Like many iterative reconstruction techniques, the reconstruction time of GRASP is long and it is not practical to directly integrate into clinical MRI scanners. The development of the Yarra framework by Dr. Tobias Block was a milestone in the project. Yarra is a platform that can translate offline iterative reconstruction approaches into clinical MRI scanners in a smart way (see http://yarraframework.com). Since then, GRASP has been used in routine clinical MRI exams and has been evaluated for a wide range of clinical studies (see Feng L et al. JMRI 2017 Apr;45(4):966-987 for some examples).
I have led the extension of the GRASP framework to a number of improved variants. These include XD-GRASP (GRASP with eXtra Dimensions) to improve motion management, Koosh-ball-GRASP to combine GRASP with 3D golden-angle radial trajectories, variable-density stack-of-stars to improve the distribution of radial spokes in three dimensions, Unstreaking-GRASP to remove undersampling-induced residual streaking artifacts, RACER-GRASP (Respiratory-weighed and contrast enhancement-guide GRASP) to perform motion-weighted and dynamic contrast enhancement-guided reconstruction for capturing the most desired contrast phases, GROG-GRASP to improve reconstruction speed using the self-calibrating GRAPPA operator gridding (GROG) algorithm (see MRM 2008 Apr;59(4):930-5 for more details about GROG), and UTE-GRASP to combine GRASP with 3D golden-angle ultra-short TE radial sampling. These new developments have led to several novel applications, such as the 5D whole-heart sparse MRI, respiratory-resolved 4D whole-heart coronary MRA and 4D sparse lung MRI. In addition, stack-of-stars sampling has been extended to multi-echo acquisition (Dixon-RAVE: Dixon RAdial Volumetric Encoding) for free-breathing fat/water separation by my colleagues Dr. Tobias Block and Thomas Benkert. Dixon-RAVE has also been combined with the XD reconstruction strategy and has been tested for DCE-MRI.
During the past a couple of years, GRASP has been extended for further innovations. It has been extended to GRASP-Pro and XD-GRASP-Pro, which, as can be seen from the names, aim to boost the reconstruction performance of the original GRASP and XD-GRASP reconstruction. Recently, magnetization-prepared GRASP (MP-GRASP) and MP-Dixon-GRASP have been developed for rapid free-breathing 3D T1 mapping. We have also shown that MP-Dixon-GRASP enables fat-water separated T1 mapping to remove the influence of fat (and potentially iron as well).
The GRASP project represents a decade of innovation by our team consisting of imaging scientists, clinicians and our industry partners.

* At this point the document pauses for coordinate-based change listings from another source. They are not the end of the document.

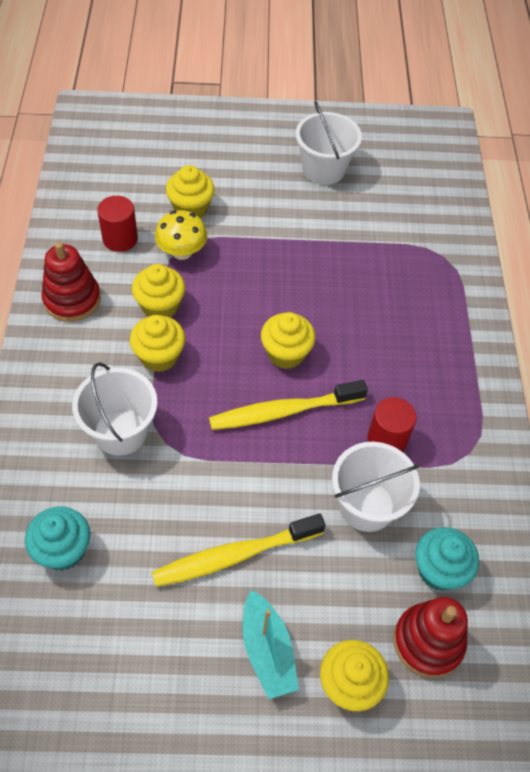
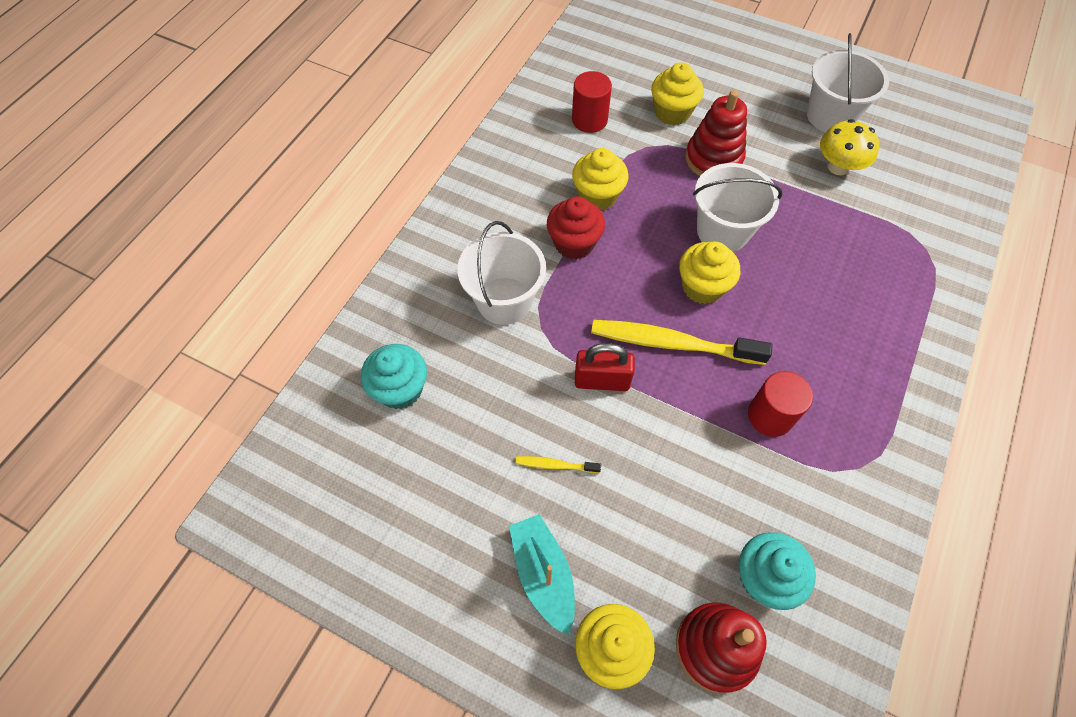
camera: 30 degrees right, 5 degrees up
(72, 299) = (518, 161): red stacking toy -> red stacking toy (713, 159)
(159, 356) = (574, 243): yellow cupcake -> red cupcake
(182, 252) = (643, 151): yellow mushroom -> yellow mushroom (838, 167)
(234, 555) = (555, 465): yellow toothbrush -> yellow toothbrush, size x0.45
(239, 467) = (602, 381): none -> red padlock
(267, 650) = (543, 574): turquoise boat -> turquoise boat turned 150 degrees clockwise
(366, 505) = (715, 475): white bucket -> white bucket (722, 231)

The GRASP paper was announced as the third most-cited MRM paper at the 2017 ISMRM annual meeting, and the XD-GRASP paper was announced as the top most-cited MRM paper at the 2019 ISMRM annual meeting. With the rise of Artificial Intelligence in recent years, we are now aiming to integrate GRASP MRI with deep learning approaches to enable further improvement in reconstruction quality and speed, as well as new uses of this imaging framework. The initial feasibility of deep-learning-enabled golden-angle radial MRI has been demonstrated by us with a technique called SANTIS (see Deep Learning for Rapid MRI), and we are in the process of developing new quantitative imaging methods based on a combination of GRASP with deep learning.